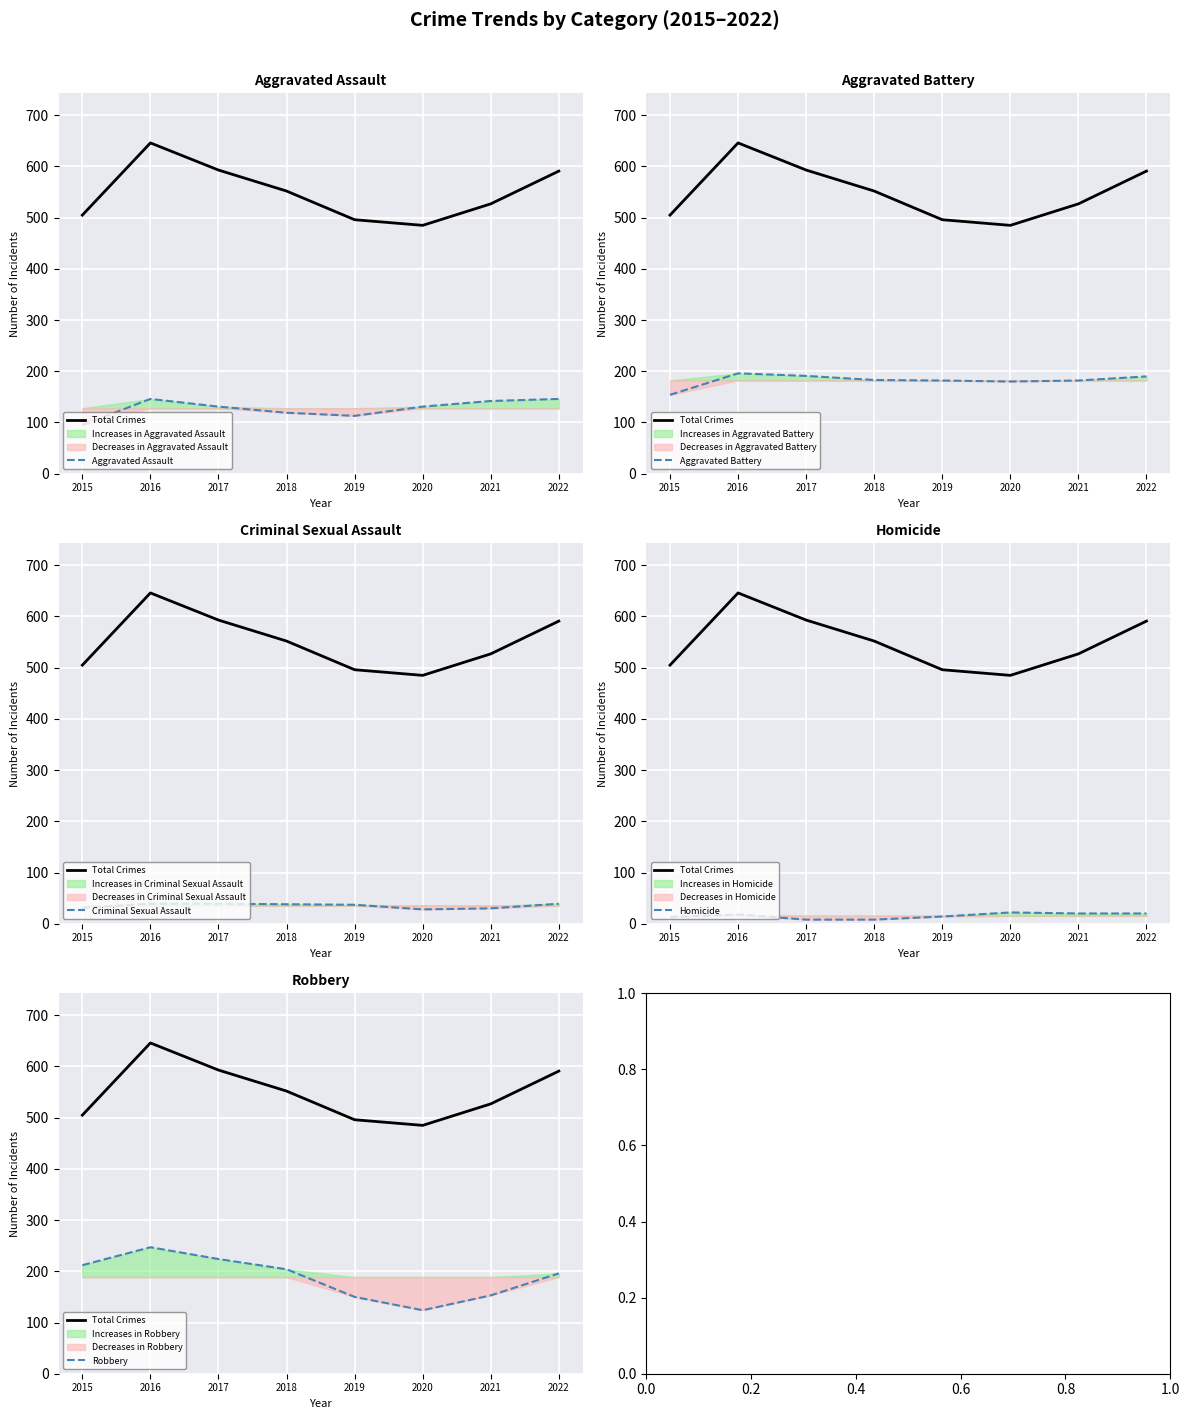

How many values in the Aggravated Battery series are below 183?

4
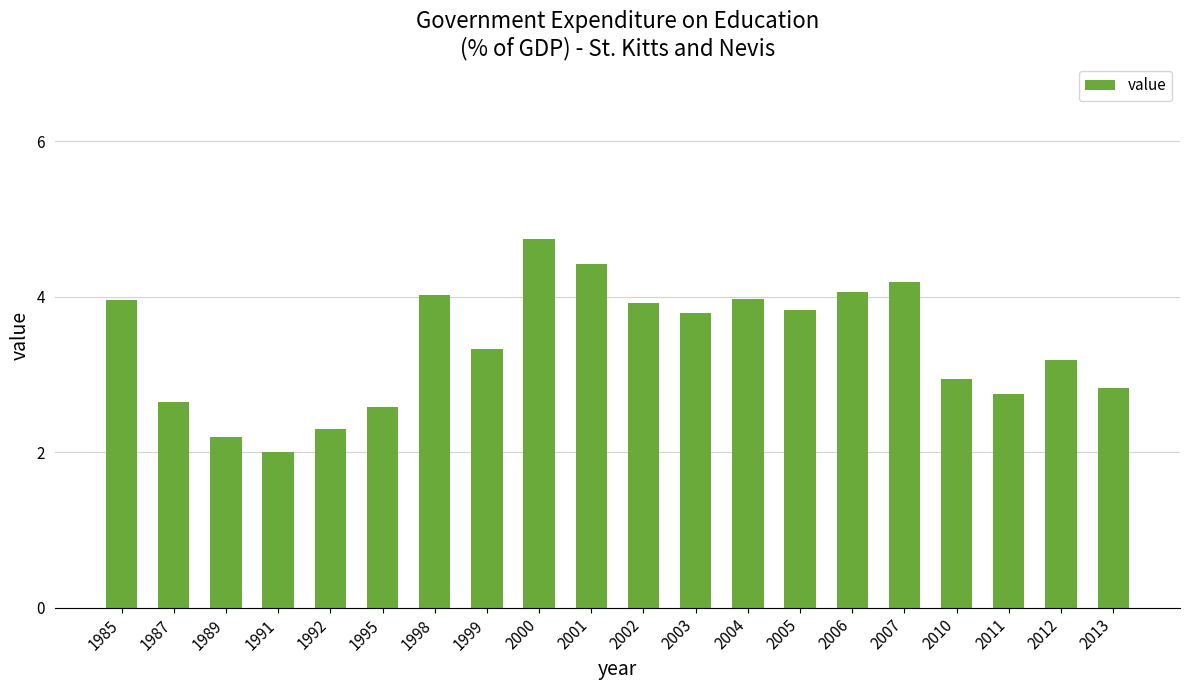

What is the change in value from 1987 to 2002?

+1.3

* * *

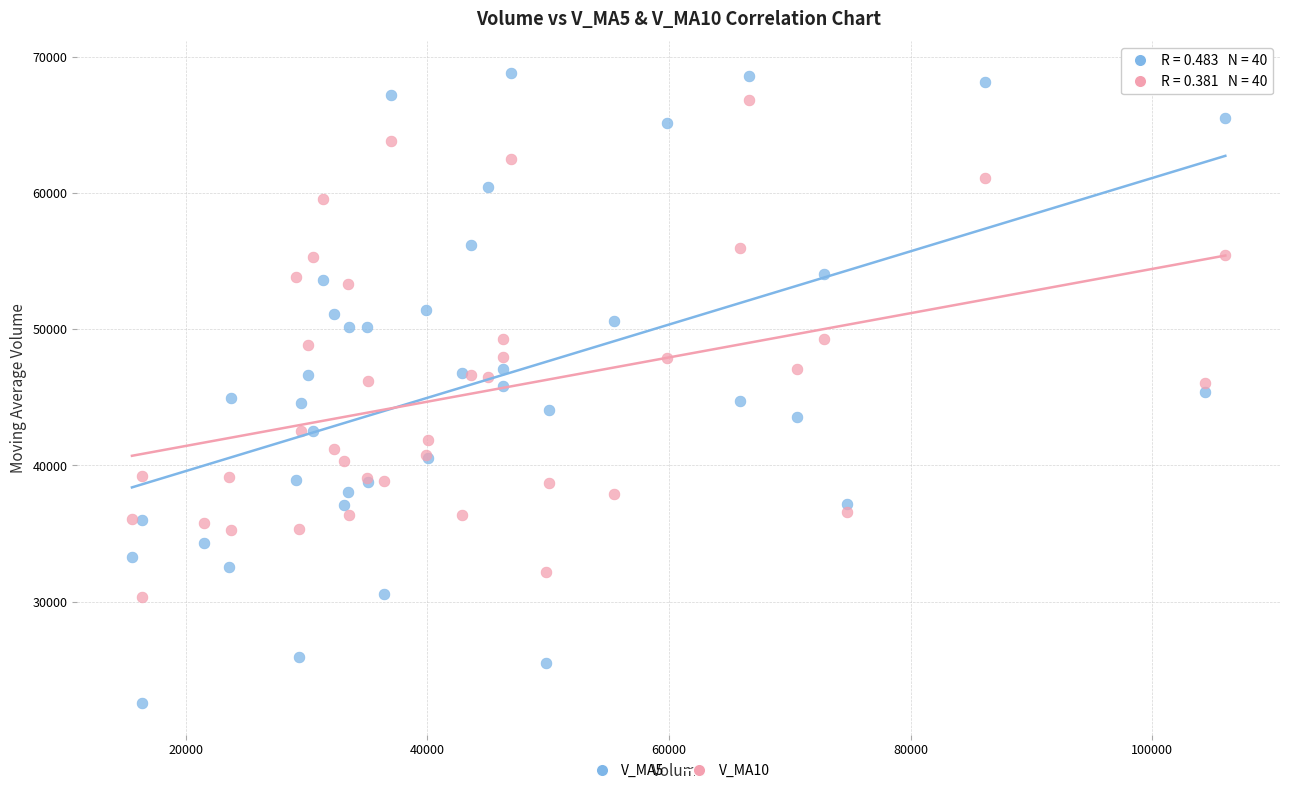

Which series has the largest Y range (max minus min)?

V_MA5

Work instructions:
Copy out the lines from the one containing "How many values" through the one containing "What is the", both included, without the pictures.

Reply:
How many values in the Aggravated Battery series are below 183?

4

What is the change in value from 1987 to 2002?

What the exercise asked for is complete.